Remember the unseasonably warm November day when Joe Biden officially won the presidency, and everyone took to the streets to party? I was confined to my roof, as I had a fresh needle in my arm, connected to an IV bag full of penicillin, where it would stay for the next two weeks. It came with an electric pump and a cute little backpack, so that I could be syphilitic on the go. This might sound crass, but for probably the first time I experienced being disabled in some way, having to assess where I could and couldn’t go, the ways I could conceal my condition, the ever-pressing fear of the plastic tube infiltrating my veins getting snagged on something. Unlike a real disability, however, I had an end date. Every day I counted down to the end of my two-week internment, my health returning with every drop of penicillin permeating my bloodstream. 

You would think I wasn’t having sex during this, if not due to the lessons I had learned about self-worth and safe sex practices, at least because who would want to fuck someone with a power cord? (Un)fortunately, I had begun seeing someone new who lived nearby just before I got plugged, and he was kind enough to overlook my newest appendage. I needed to have sex like I needed a second IV in my arm, but lucky me! I got both. On one particular rendezvous, my little syph backpack sat on the floor beeping incessantly while we banged. I ignored it as long as I could, but eventually decided to prioritize my health, for once. Turns out, my tube was clogged, so I ran to the hospital, imagining a quick jaunt where they would unclog it with, I don’t know, a Q-tip and some WD-40? Six hours later, I’m begging for the blood thinning medicine that will unclog me, each member of the staff afraid I’ll bleed out like I’m a fucking Romanov. They ultimately decided to just give me a new IV in the other arm, which promptly slipped out and filled my arm with penicillin, swelling up and creating tiny penicillin blisters that I popped with my fingernails. 

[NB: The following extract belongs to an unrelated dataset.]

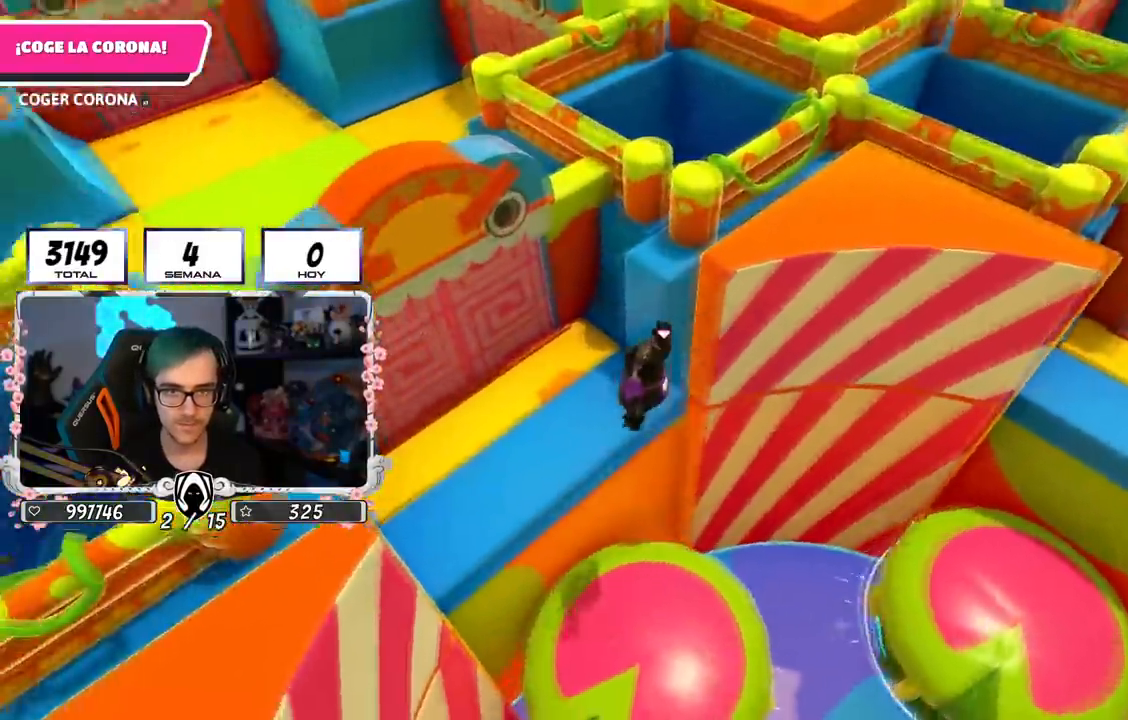
{"buttons": [], "left_stick": "up-left", "right_stick": "up", "events": [[33, "SQUARE", "down"], [200, "SQUARE", "up"], [384, "right_stick", "up"]]}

Several months later, the last of my headaches were finally gone. I can laugh about it now, because I have to, because otherwise it’s pretty fucking dark. I tell this story because I’m tired of being ashamed, scared to mention it to boys for fear they might ghost me for it (it’s happened). Sex positivity is great and important, but won’t truly be radical until we’re honest and realistic about all the realities of sex. It’s hard, it’s sticky, it’s uncomfortable (woof), but disclosure is almost always the best policy, even if it’s easier to just say you got COVID and buy yourself a week and a new doxy script. Things happen, and rather than freak out or get caught up in who gave what to who, the only pragmatic course of action is to get tested regularly. Faggots: PrEP is awesome and an important step but it is not a cure-all. Either wrap it up like it’s 2004 or make a standing appointment with your GP. Even if you have no visible symptoms, the onus of venereal integrity falls on your rippling shoulders, king. Take it from me, you don’t want neurosyph, or any other host of invisible diseases. It’s a lot harder to treat something no one else will acknowledge.

And to the gays still reading this: I’m totally cured! Now who wants to go on a date?